-- TASK STATEMENT --
In the records below, replace "trafic" with "audience" in the lines starting with the line containing "Nous utilisons des" and going on through the line containing "Refuser tous les cookies". Give only those lines, with nothing else changed.

-- RECORDED DATA --
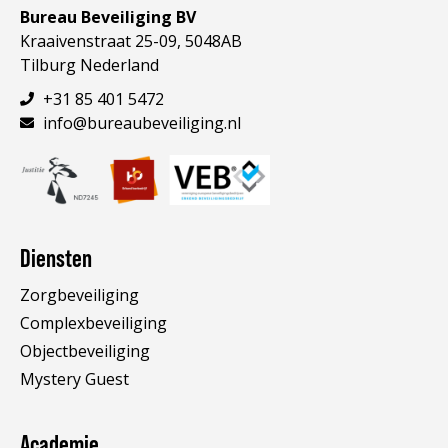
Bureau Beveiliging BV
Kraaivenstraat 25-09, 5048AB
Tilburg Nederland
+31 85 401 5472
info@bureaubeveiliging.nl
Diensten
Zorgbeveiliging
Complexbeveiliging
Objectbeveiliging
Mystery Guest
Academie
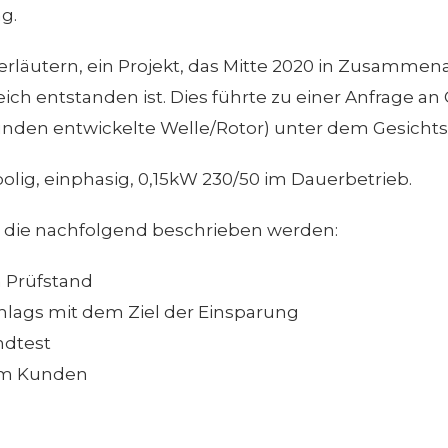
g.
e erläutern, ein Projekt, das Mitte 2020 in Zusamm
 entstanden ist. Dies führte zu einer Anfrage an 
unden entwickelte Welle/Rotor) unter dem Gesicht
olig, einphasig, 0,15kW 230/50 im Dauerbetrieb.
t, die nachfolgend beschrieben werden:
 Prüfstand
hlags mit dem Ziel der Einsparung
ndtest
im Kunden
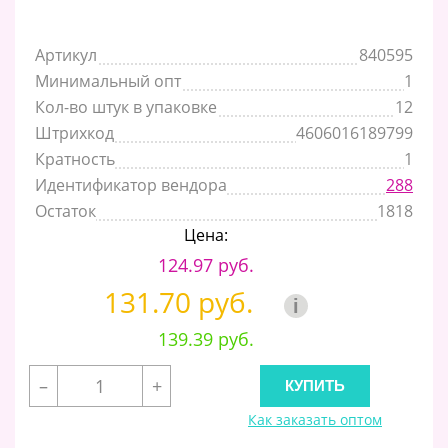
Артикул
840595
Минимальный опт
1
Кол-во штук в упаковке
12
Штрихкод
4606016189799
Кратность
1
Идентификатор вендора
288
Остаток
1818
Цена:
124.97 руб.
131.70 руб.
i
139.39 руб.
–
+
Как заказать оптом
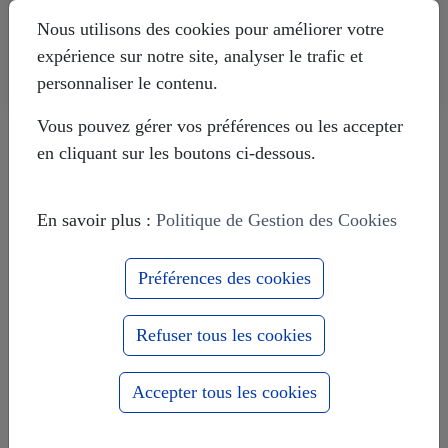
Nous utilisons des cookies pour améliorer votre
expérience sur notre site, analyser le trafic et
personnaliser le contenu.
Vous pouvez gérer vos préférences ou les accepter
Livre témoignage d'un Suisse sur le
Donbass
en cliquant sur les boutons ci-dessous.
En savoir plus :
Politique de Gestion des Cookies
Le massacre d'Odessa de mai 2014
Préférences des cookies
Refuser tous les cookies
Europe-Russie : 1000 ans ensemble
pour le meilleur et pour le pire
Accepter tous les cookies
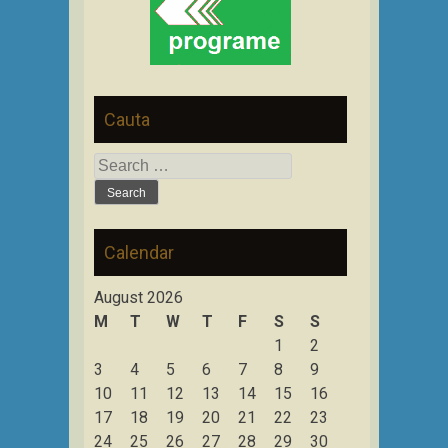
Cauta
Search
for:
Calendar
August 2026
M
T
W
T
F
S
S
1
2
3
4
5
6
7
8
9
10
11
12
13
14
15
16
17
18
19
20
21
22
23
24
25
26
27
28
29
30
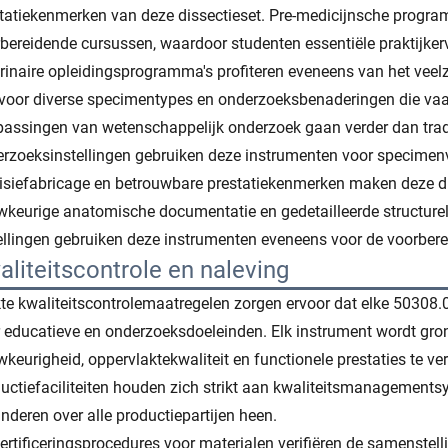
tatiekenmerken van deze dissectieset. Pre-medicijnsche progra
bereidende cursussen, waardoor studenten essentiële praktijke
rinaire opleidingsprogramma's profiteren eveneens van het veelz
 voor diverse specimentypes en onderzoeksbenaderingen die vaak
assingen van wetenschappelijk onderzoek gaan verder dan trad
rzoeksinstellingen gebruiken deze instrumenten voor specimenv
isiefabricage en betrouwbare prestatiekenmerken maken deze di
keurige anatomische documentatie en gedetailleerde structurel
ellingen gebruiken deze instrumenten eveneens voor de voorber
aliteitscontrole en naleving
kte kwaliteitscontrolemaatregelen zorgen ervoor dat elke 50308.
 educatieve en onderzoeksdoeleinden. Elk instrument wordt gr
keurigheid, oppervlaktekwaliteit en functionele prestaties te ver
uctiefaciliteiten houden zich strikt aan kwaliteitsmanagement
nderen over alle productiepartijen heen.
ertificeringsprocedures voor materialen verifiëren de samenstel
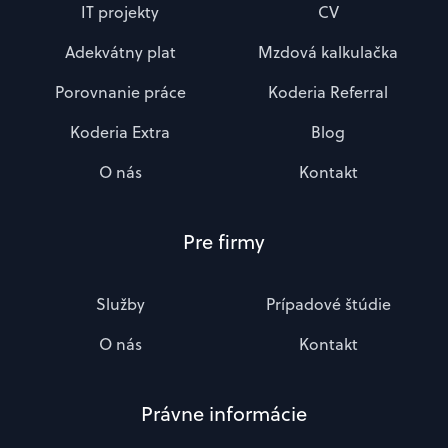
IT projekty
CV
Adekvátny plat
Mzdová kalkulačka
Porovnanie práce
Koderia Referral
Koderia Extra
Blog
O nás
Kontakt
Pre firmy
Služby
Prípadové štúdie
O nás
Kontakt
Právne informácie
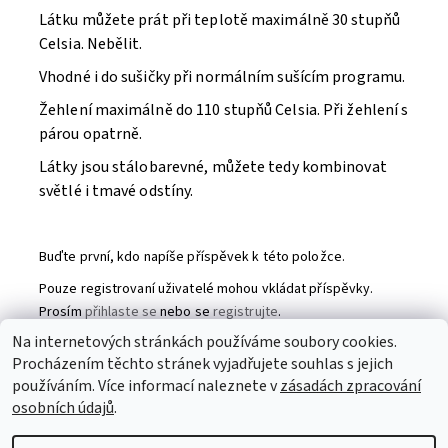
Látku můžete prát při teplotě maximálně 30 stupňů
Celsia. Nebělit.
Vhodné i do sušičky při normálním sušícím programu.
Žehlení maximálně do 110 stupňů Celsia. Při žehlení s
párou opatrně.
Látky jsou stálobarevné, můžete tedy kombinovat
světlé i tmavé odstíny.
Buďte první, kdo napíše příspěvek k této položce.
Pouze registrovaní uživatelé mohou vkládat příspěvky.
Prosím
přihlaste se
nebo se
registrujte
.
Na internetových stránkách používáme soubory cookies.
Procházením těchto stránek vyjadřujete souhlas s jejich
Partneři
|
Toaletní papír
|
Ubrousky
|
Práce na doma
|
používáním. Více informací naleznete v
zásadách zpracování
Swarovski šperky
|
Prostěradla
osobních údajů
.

-- RESPONSE AREA --
Nous utilisons des cookies pour améliorer votre
expérience sur notre site, analyser le audience et
personnaliser le contenu.
Vous pouvez gérer vos préférences ou les accepter
Livre témoignage d'un Suisse sur le
Donbass
en cliquant sur les boutons ci-dessous.
En savoir plus :
Politique de Gestion des Cookies
Le massacre d'Odessa de mai 2014
Préférences des cookies
Refuser tous les cookies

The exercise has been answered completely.